In large-scale LLM development, improving model quality depends not only on data quantity but additionally on data quality and specificity. While pretraining datasets often contain an enormous range of knowledge, they will lack the conceptual targeting needed to strengthen particular skills, resembling reasoning or programming proficiency. To handle this challenge, we designed an approach for scalable, concept-driven synthetic data generation — a workflow that allows researchers to generate data aligned with desired model capabilities. As an initial application, we construct a pretraining-scale synthetic dataset consisting of 15 million Python programming problems, released because the Nemotron-Pretraining-Code-Concepts subset of the Nemotron-Pretraining-Specialized-v1.1 dataset. We show that including these data in the ultimate 100 billion tokens of Nemotron-Nano-v3 pretraining yields a six-point gain on the HumanEval benchmark.
Our workflow centers on a curated taxonomy of programming knowledge derived from large-scale annotation of the Nemotron‑Pretraining‑Code‑{v1,v2} datasets. This taxonomy encodes hundreds of programming concepts organized hierarchically, from fundamental constructs (e.g., strings, recursion) to advanced algorithmic and data-structure patterns. Using this taxonomy, developers can perform targeted data generation through the mixture and distillation of chosen concepts, enabling experimenters to manage difficulty, diversity, and conceptual balance across generated data.
To judge this workflow in practice, we applied it to create a large-scale synthetic dataset aimed toward enhancing foundational Python programming skills in LLM pretraining. We first identified 91 core concepts most relevant to the HumanEval benchmark (though still broadly representative of real programming knowledge) by classifying its code-completion prompts inside our taxonomy. Guided by mixtures of those concepts, we generated roughly 15 million synthetic Python programming problems, each of which was validated to consist of working Python code (using Python’s ast.parse function). Figure 1 provides a visible summary of the applying of our workflow to synthetize the Code Concepts dataset and Figure 2 provides a visualization of the issue generation process and an example of an idea seed and artificial problem pair.
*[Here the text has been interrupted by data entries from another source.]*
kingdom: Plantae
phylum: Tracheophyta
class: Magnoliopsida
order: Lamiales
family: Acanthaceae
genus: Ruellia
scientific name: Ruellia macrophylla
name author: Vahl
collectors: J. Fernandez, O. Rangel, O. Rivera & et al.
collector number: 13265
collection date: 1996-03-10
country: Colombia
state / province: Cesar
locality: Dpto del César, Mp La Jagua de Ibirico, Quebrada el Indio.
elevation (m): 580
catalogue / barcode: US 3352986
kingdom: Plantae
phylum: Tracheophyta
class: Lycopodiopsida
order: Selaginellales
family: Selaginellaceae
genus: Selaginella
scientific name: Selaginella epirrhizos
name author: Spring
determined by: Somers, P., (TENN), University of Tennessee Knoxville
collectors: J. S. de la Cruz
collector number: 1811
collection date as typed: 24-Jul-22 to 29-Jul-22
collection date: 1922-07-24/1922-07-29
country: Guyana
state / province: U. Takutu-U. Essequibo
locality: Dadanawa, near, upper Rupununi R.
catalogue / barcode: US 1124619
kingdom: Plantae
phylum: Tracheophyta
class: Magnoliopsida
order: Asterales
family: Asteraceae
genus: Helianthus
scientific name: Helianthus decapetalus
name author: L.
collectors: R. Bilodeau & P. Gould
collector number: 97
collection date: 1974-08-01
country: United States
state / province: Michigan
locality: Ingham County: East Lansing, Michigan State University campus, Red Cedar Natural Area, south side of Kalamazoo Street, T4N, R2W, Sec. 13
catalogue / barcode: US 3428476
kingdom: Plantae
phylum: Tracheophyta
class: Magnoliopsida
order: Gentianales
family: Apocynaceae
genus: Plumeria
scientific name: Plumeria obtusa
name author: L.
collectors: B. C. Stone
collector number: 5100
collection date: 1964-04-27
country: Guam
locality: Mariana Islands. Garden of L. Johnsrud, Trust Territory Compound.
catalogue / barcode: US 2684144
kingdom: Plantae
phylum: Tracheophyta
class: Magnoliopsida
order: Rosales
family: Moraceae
Figure 1: Concept-driven data generation used to generate the Code Concepts dataset. Using a taxonomy constructed from the Nemotron-Pretraining-Code-{v1,v2} datasets, we extract programming concepts from HumanEval prompts and use those for open-ended generation. Our workflow resulted in ~15M Python programming problems derived from 91 different programming concepts.

Figure 2: A visible representation of Python programming problem generation as a part of our concept-driven data-generation workflow. A prompt is constructed from a mix of concepts (included within the blue box and represented using dot-notation), an instruction and a few constraints. Using GPT-OSS 120B an issue is generated, then parsed and filtered for quality. For this particular example, the mixture of the concepts data-structures.sets.operation, algorithms.arrays.processing and algorithms.geometry.computational contributed to an issue involving counting distinct convex‑hull areas from all sufficiently large subsets of an inventory of points.
To validate these generated data, we included 10 billion tokens of the Code Concepts dataset into the ultimate 100 billion tokens of Nemotron Nano‑v3 pretraining. After training and evaluation, we discover that the resulting model yields a six‑point improvement in HumanEval accuracy, from 73 to 79. Figure 3 shows a comparison of base-model evaluations between Nemotron-Nano-v3 and Nemotron-Nano-v3 trained with the Code Concepts dataset. Beyond quantitative gains, qualitative assessment reveals stronger performance across varied programming concepts (e.g., graph algorithms, set operations) and improved handling of edge cases and execution reasoning.
We view this dataset as a validation of the broader concept-driven generation workflow somewhat than a one-off artifact. By releasing each the dataset and the underlying taxonomy under a permissive open license (CC‑BY‑4.0), we hope to enable the community to increase this method to other domains and use cases in scalable, targeted LLM pretraining.

Figure 3: Base-model benchmark evaluation results obtained after performing a 100 billion token data-ablation experiment using ~10 billion tokens of the Code Concepts data. The model trained on the Code Concepts data achieves a six-point gain on HumanEval and most other benchmarks are unchanged.